--- Brano ---
· · ·
Siamo ora in grado di suggerire una risposta alla nostra domanda originaria. Perché una tradizione artistica è diversa dall’altra? I fattori geografici, climatici ed economici hanno senz’altro il loro ruolo. E cosi pure l'idiosincrasia razziale. Ma l'elemento decisivo, alla fine, è il caso - il caso in un insolita combinazione di cromosomi e nella conseguente nascita di una persona insolitamente dotata; il caso nella peculiare formazione di un individuo o nel suo trovarsi in una posizione così favorevole nella società, da poter esercitare una certa influenza sui suoi simili; il caso nell’esistenza del patrocinio reale o clericale... e così via, all’infinito. Se vogliamo arrischiarci a fare delle generalizzazioni, possiamo dire che, aspetti principali di una cultura possono essere previsti da chiunque conosca le forze impersonali che operano al di sopra e all’interno di una comunità; ma che i dettagli sono il risultato del caso e come tali sono imprevedibili. Ad esempio, possiamo prevedere che un popolo di agricoltori svilupperà le arti in grado più elevato rispetto a un popolo di cacciatori. Ma non saremo in grado di prevedere la natura delle forme tradizionali, né la loro qualità artistica. Nessun grado di conoscenza delle forze impersonali all'opera ci permetterà di profetizzare che questo popolo di agricoltori rappresenterà il principio della fertilità come un fallo o uno Yoni; quel popolo invece, come un uomo con la scure e il muso da tapiro. Tutte le caratteristiche concrete di una tradizione culturale sono frutto del caso e non possono essere previste.
· · ·
[Voci della raccolta]
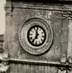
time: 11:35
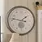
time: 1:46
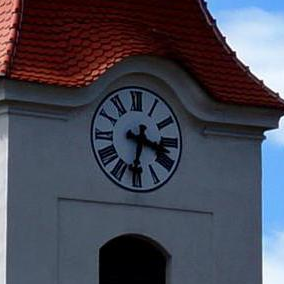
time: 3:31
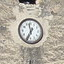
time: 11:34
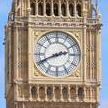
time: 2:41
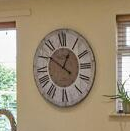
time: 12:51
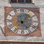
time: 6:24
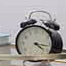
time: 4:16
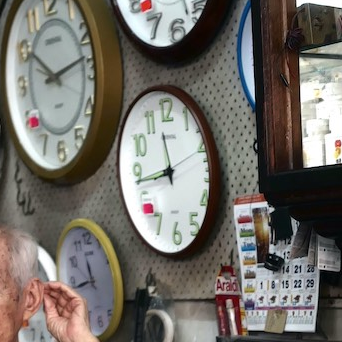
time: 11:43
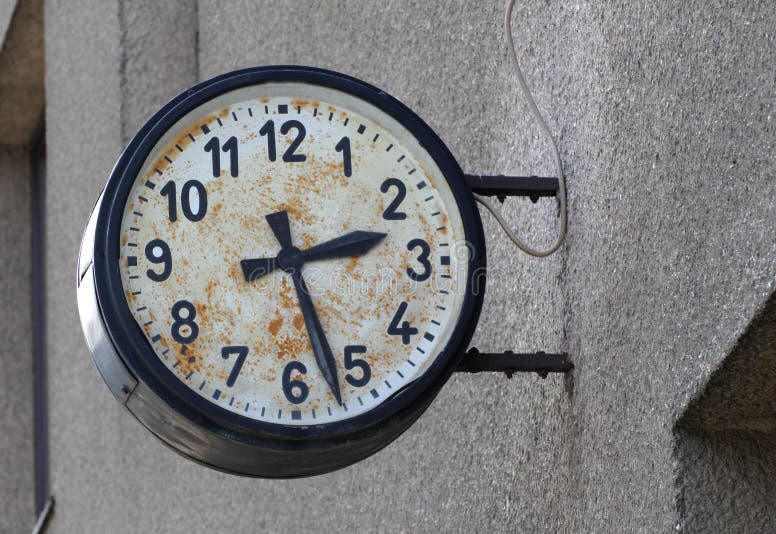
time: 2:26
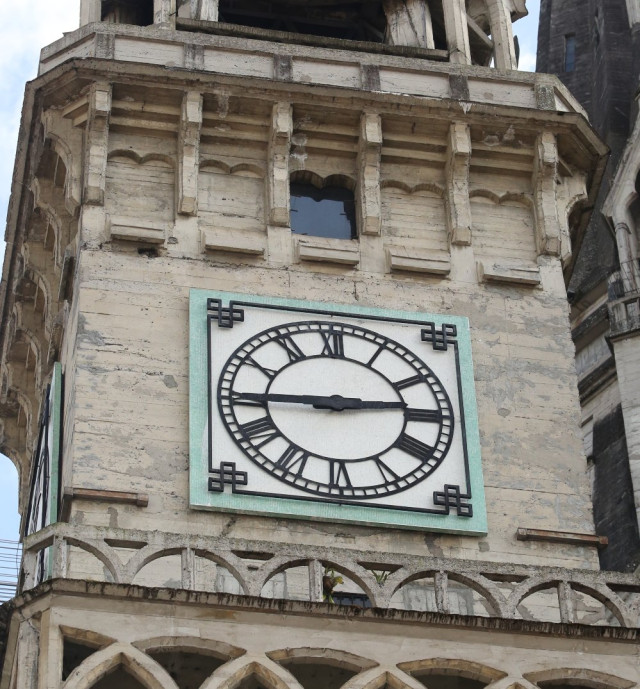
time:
· · ·
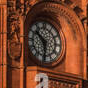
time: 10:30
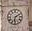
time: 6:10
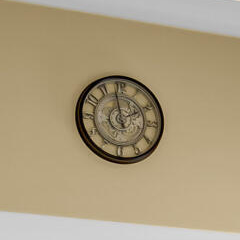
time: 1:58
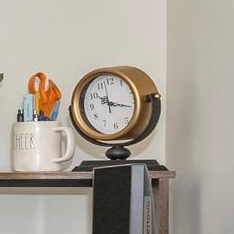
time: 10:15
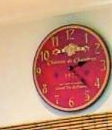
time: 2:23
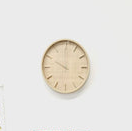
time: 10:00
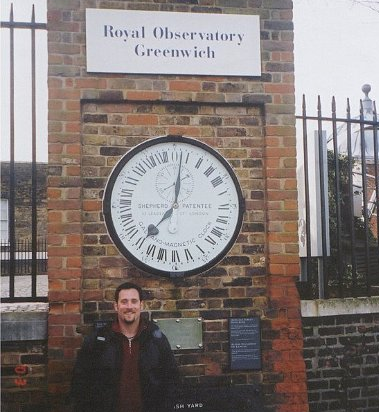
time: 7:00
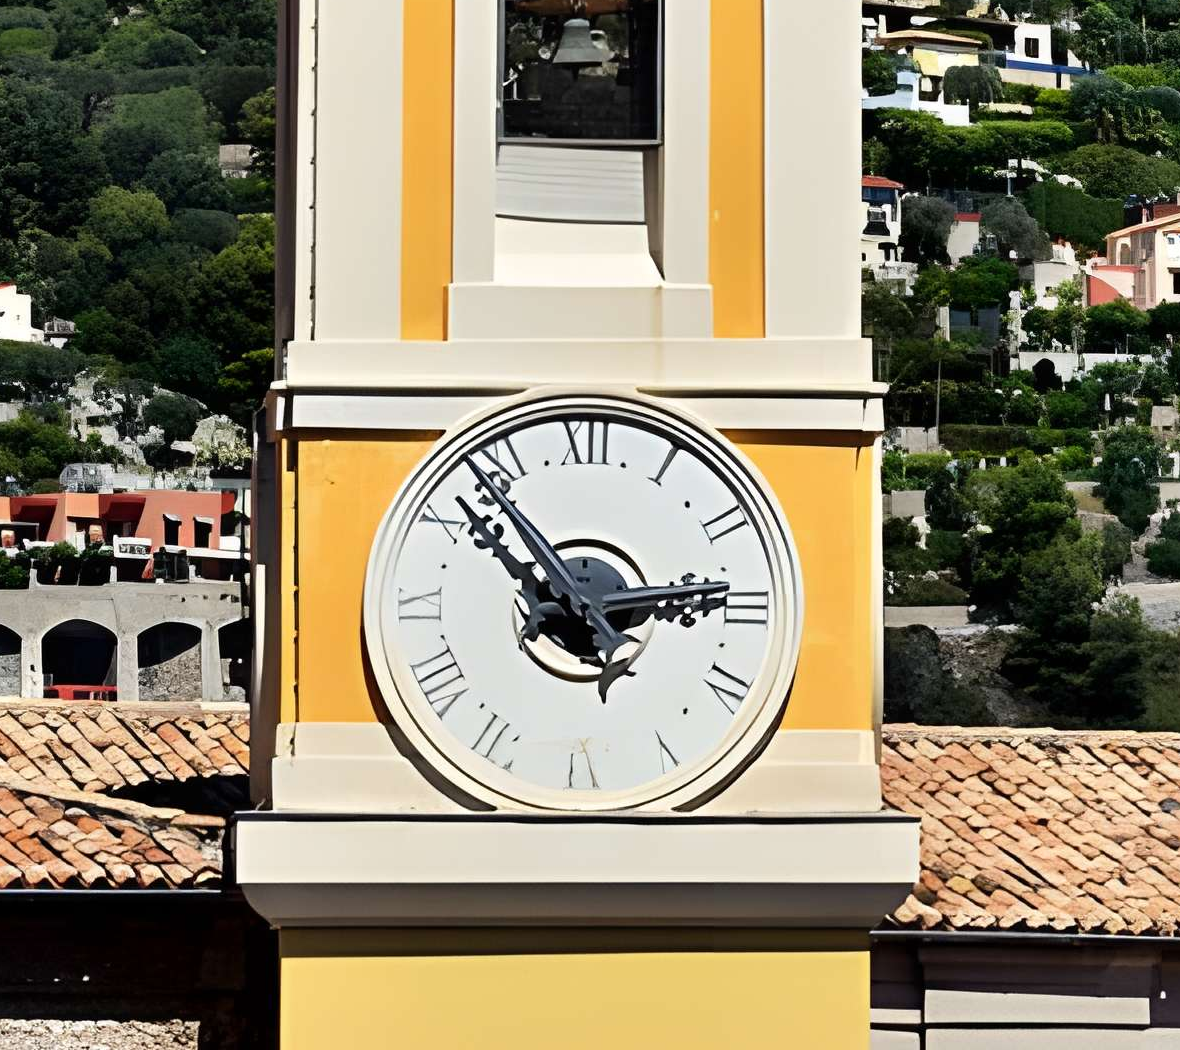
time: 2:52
· · ·
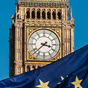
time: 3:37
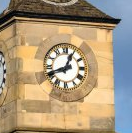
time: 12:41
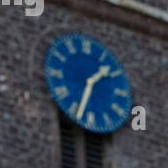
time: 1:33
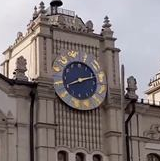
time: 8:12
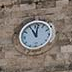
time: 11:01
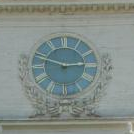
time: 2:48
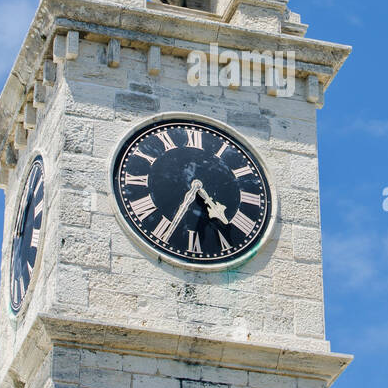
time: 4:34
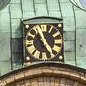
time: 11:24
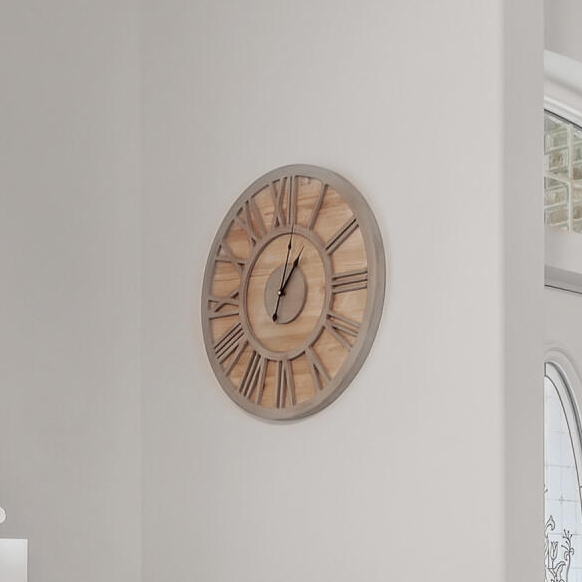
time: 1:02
· · ·
--- Esercizi ---
**1)** Nel brano sulle tradizioni artistiche, quale popolo svilupperà le arti in grado più elevato rispetto a un popolo di cacciatori?
**2)** Riprendi il brano sulle tradizioni artistiche e proseguilo dopo la sua ultima frase.
Le voci non hanno alcun legame con il brano.

--- Soluzioni ---
**1)** Un popolo di agricoltori.

**2)**
Il caso non determina solo i temi e le forme tradizionali dell’arte di un popolo, ma anche la sua qualità. A prima vista, la capacità artistica sembrerebbe essere una questione di eredità razziale. Ma, guardando più da vicino, troviamo delle ragioni che ci fanno dubitare di ciò. Non ci sono razze dotate di senso artistico e altre che ne sono prive; ci sono solo, all’interno di ogni gruppo sociale, delle successioni di casi fortunati o sfortunati dal punto di vista artistico. Molti sono i fatti che ci portano a questa conclusione. Così, nel corso della sua storia, lo stesso popolo puo produrre opere d’arte di qualità assai diversa. L’arte egizia fu in certi periodi superba; ma in altri (come ha dimostrato, anche troppo chiaramente, il contenuto della tomba di Tutankhamen) fu invece di scarso valore, teatrale e grossolana. La pittura italiana divenne quasi inesistente dopo il 1750. La musica inglese era tra le migliori in assoluto in Europa; con la morte di Purcell scomparve. Eppure gli Inglesi erano sempre gli Inglesi e, ben lontani dall’essere una razza decadente, dimostravano energie e risorse immense in quasi tutti gli altri settori di attività umane.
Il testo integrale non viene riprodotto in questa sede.